Part of the strategy is to stop inserting ourselves in foreign conflicts so we have less need for military spending. We get nothing but complaints for inserting ourselves in foreign conflicts anyways. If things go right, our involvement is forgotten or taken for granted; if things go wrong, somehow it is always our fault.


> providing global public good

> At the peak of the British Empire

Global public goods and peak British Empire don't belong in the same thought IMO. Might as well go in about how great a public good the Belgians and French brought to Africa in their heyday.

I definitely agree the US shouldn't insert itself as much directly like the Iraq wars. But thinking that means we should walk away from controlling global naval shipping and near immediate air presence is missing out the enormous soft power we can project.

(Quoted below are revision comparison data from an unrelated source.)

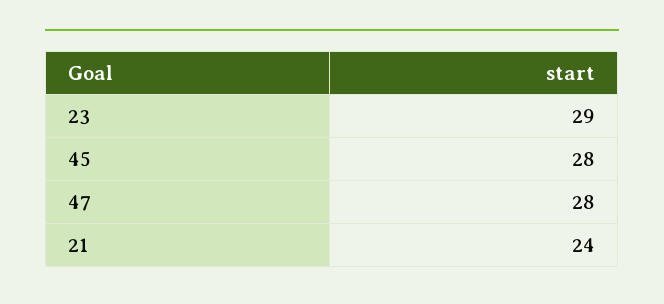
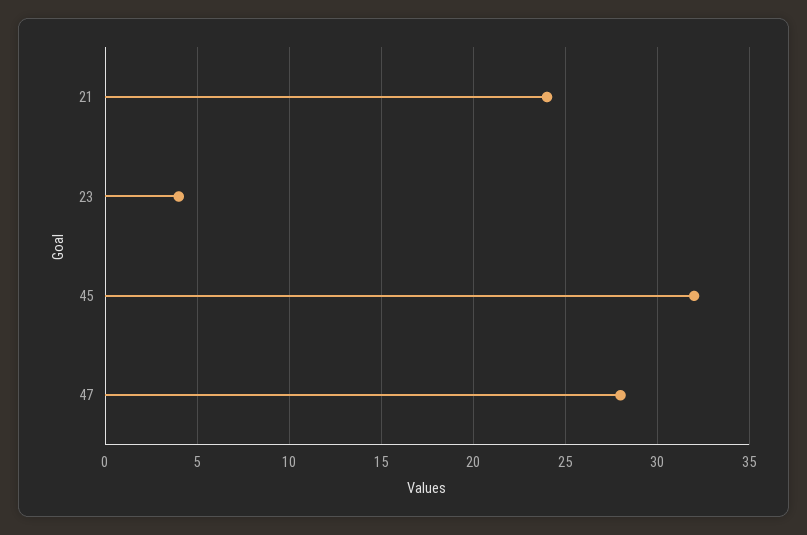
  {
-   "23": 29,
+   "23": 4,
-   "45": 28,
+   "45": 32,
    "47": 28,
    "21": 24
  }

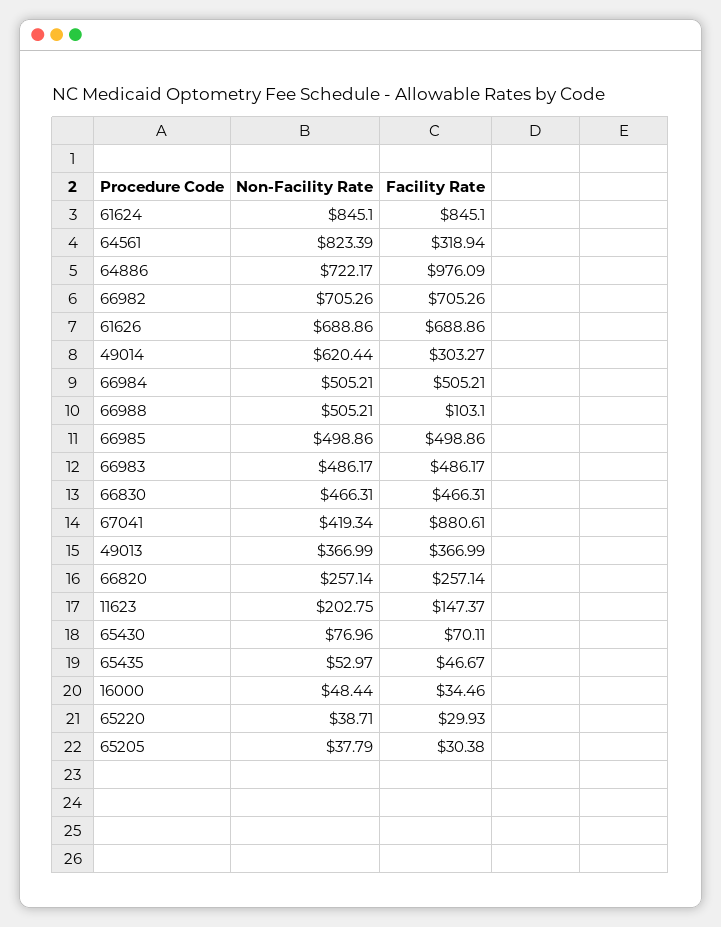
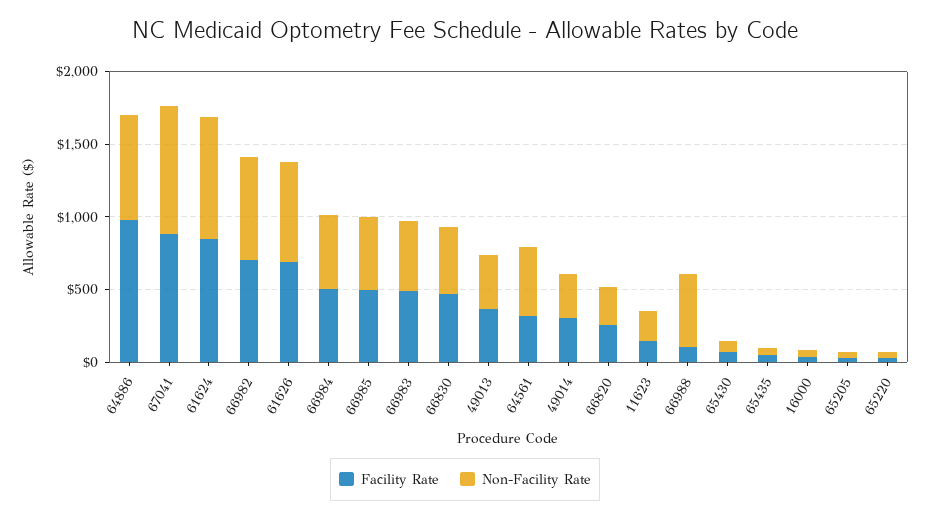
  {
    "Non-Facility Rate": {
      "61624": 845.1,
-     "64561": 823.39,
+     "64561": 500,
      "64886": 722.17,
      "66982": 705.26,
      "61626": 688.86,
-     "49014": 620.44,
+     "49014": 300,
      "66984": 505.21,
      "66988": 505.21,
      "66985": 498.86,
      "66983": 486.17,
      "66830": 466.31,
-     "67041": 419.34,
+     "67041": 900,
      "49013": 366.99,
      "66820": 257.14,
      "11623": 202.75,
      "65430": 76.96,
      "65435": 52.97,
      "16000": 48.44,
      "65220": 38.71,
      "65205": 37.79
    },
    "Facility Rate": {
      "61624": 845.1,
      "64561": 318.94,
      "64886": 976.09,
      "66982": 705.26,
      "61626": 688.86,
      "49014": 303.27,
      "66984": 505.21,
      "66988": 103.1,
      "66985": 498.86,
      "66983": 486.17,
      "66830": 466.31,
      "67041": 880.61,
      "49013": 366.99,
      "66820": 257.14,
      "11623": 147.37,
      "65430": 70.11,
      "65435": 46.67,
      "16000": 34.46,
      "65220": 29.93,
      "65205": 30.38
    }
  }

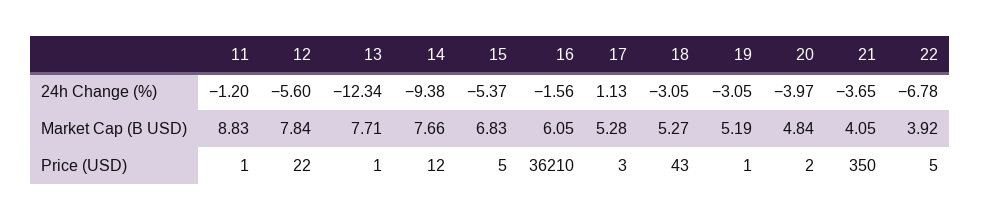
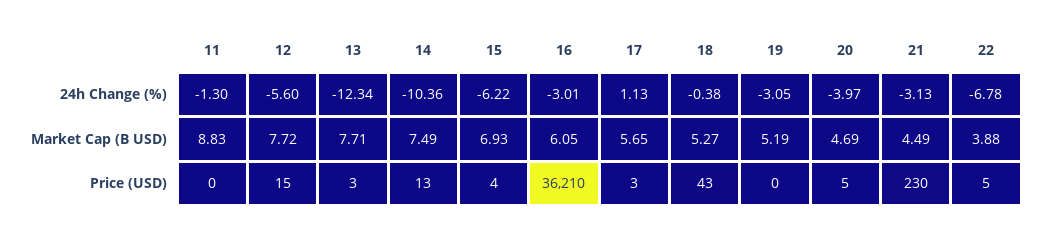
  {
    "11": {
-     "24h Change (%)": -1.2,
+     "24h Change (%)": -1.3,
      "Market Cap (B USD)": 8.83,
-     "Price (USD)": 1
+     "Price (USD)": 0
    },
    "12": {
      "24h Change (%)": -5.6,
-     "Market Cap (B USD)": 7.84,
+     "Market Cap (B USD)": 7.72,
-     "Price (USD)": 22
+     "Price (USD)": 15
    },
    "13": {
      "24h Change (%)": -12.34,
      "Market Cap (B USD)": 7.71,
-     "Price (USD)": 1
+     "Price (USD)": 3
    },
    "14": {
-     "24h Change (%)": -9.38,
+     "24h Change (%)": -10.36,
-     "Market Cap (B USD)": 7.66,
+     "Market Cap (B USD)": 7.49,
-     "Price (USD)": 12
+     "Price (USD)": 13
    },
    "15": {
-     "24h Change (%)": -5.37,
+     "24h Change (%)": -6.22,
-     "Market Cap (B USD)": 6.83,
+     "Market Cap (B USD)": 6.93,
-     "Price (USD)": 5
+     "Price (USD)": 4
    },
    "16": {
-     "24h Change (%)": -1.56,
+     "24h Change (%)": -3.01,
      "Market Cap (B USD)": 6.05,
      "Price (USD)": 36210
    },
    "17": {
      "24h Change (%)": 1.13,
-     "Market Cap (B USD)": 5.28,
+     "Market Cap (B USD)": 5.65,
      "Price (USD)": 3
    },
    "18": {
-     "24h Change (%)": -3.05,
+     "24h Change (%)": -0.38,
      "Market Cap (B USD)": 5.27,
      "Price (USD)": 43
    },
    "19": {
      "24h Change (%)": -3.05,
      "Market Cap (B USD)": 5.19,
-     "Price (USD)": 1
+     "Price (USD)": 0
    },
    "20": {
      "24h Change (%)": -3.97,
-     "Market Cap (B USD)": 4.84,
+     "Market Cap (B USD)": 4.69,
-     "Price (USD)": 2
+     "Price (USD)": 5
    },
    "21": {
-     "24h Change (%)": -3.65,
+     "24h Change (%)": -3.13,
-     "Market Cap (B USD)": 4.05,
+     "Market Cap (B USD)": 4.49,
-     "Price (USD)": 350
+     "Price (USD)": 230
    },
    "22": {
      "24h Change (%)": -6.78,
-     "Market Cap (B USD)": 3.92,
+     "Market Cap (B USD)": 3.88,
      "Price (USD)": 5
    }
  }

Align with us on trade and we'll make sure your ships can leave, your planes can take off. Disagree, and we'll see who answers the call when those Houthis start shooting at your boats.

Losing those air fields and making the Navy considerably smaller massively reduces the ability for the US to project security on a global state.

Meanwhile the Trump administration cuts programs while ballooning the military budget to $1T...


>Global public goods and peak British Empire don't belong in the same thought IMO. Might as well go in about how great a public good the Belgians and French brought to Africa in their heyday.

Yes, I was deliberately contrasting the US with the British Empire. The British Empire is what it looks like when a nation actually runs the world for its own benefit.

>But thinking that means we should walk away from controlling global naval shipping and near immediate air presence is missing out the enormous soft power we can project.

Again: Give me concrete examples of the benefits from this, which justify hundreds of billions of dollars in military spending.

>Losing those air fields and making the Navy considerably smaller massively reduces the ability for the US to project security on a global state.

I don't want to "project security" on a global scale.

>Meanwhile the Trump administration cuts programs while ballooning the military budget to $1T...

I'm a Democrat. I voted against Trump.